3. It prevents us from repeating typos or mistakes. You might not get it right the first time, but once you fix something it’ll stay fixed.

Despite these benefits it has a few shortcomings.

Let’s adjust the width of the bars in our plot produced by `plotcount.py`.

Edit `plotcount.py` so that the bars are 0.8 units wide instead of 1 unit. (Hint: replace `width = 1.0` with `width = 0.8` in the definition of `plot_word_counts`.)

Now we want to recreate our figures. We could just `bash run_pipeline.sh` again. That would work, but it could also be a big pain if counting words takes more than a few seconds. The word counting routine hasn’t changed; we shouldn’t need to recreate those files.

Alternatively, we could manually rerun the plotting for each word-count file. (Experienced shell scripters can make this easier on themselves using a for-loop.)

``````for book in abyss isles; do
python plotcount.py \$book.dat \$book.png
done
``````

Another popular option is to comment out a subset of the lines in `run_pipeline.sh`:

``````# USAGE: bash run_pipeline.sh
# to produce plots for isles and abyss
# and the summary table

# These lines are commented out because they don't need to be rerun.
#python wordcount.py books/isles.txt isles.dat
#python wordcount.py books/abyss.txt abyss.dat

python plotcount.py isles.dat isles.png
python plotcount.py abyss.dat abyss.png

# This line is also commented out because it doesn't need to be rerun.
python zipf_test.py abyss.dat isles.dat > results.txt
``````

Then, we would run our modified shell script using `bash run_pipeline.sh`.
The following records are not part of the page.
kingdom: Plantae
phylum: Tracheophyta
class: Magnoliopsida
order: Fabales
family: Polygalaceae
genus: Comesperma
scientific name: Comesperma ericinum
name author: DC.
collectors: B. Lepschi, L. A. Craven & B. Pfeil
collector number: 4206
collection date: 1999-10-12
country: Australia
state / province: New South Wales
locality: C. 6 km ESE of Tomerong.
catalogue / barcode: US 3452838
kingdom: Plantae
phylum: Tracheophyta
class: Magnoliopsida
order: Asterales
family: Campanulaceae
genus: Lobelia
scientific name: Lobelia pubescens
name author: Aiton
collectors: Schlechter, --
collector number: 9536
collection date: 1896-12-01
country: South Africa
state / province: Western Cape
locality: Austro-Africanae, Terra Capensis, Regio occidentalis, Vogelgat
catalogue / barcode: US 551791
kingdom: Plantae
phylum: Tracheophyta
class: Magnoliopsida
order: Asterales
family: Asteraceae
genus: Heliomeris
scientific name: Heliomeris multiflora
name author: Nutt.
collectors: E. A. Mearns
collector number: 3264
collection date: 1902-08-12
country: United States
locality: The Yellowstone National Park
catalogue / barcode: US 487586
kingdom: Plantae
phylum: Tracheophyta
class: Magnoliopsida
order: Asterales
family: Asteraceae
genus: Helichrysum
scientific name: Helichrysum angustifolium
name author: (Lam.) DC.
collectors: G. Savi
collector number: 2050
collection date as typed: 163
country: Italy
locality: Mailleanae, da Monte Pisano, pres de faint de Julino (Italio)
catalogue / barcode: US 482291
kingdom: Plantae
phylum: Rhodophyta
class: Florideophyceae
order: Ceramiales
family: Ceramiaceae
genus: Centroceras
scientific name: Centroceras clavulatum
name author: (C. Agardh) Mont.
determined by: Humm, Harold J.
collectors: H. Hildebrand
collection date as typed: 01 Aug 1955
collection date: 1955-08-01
But commenting out these lines, and subsequently uncommenting them, can be a hassle and source of errors in complicated pipelines. What happens if we have hundreds of input files? No one wants to enter the same command a hundred times, and then edit the result.

What we really want is an executable description of our pipeline that allows software to do the tricky part for us: figuring out what tasks need to be run where and when, then perform those tasks for us.

## Key Points

• Bash scripts are not an efficient way of defining a workflow.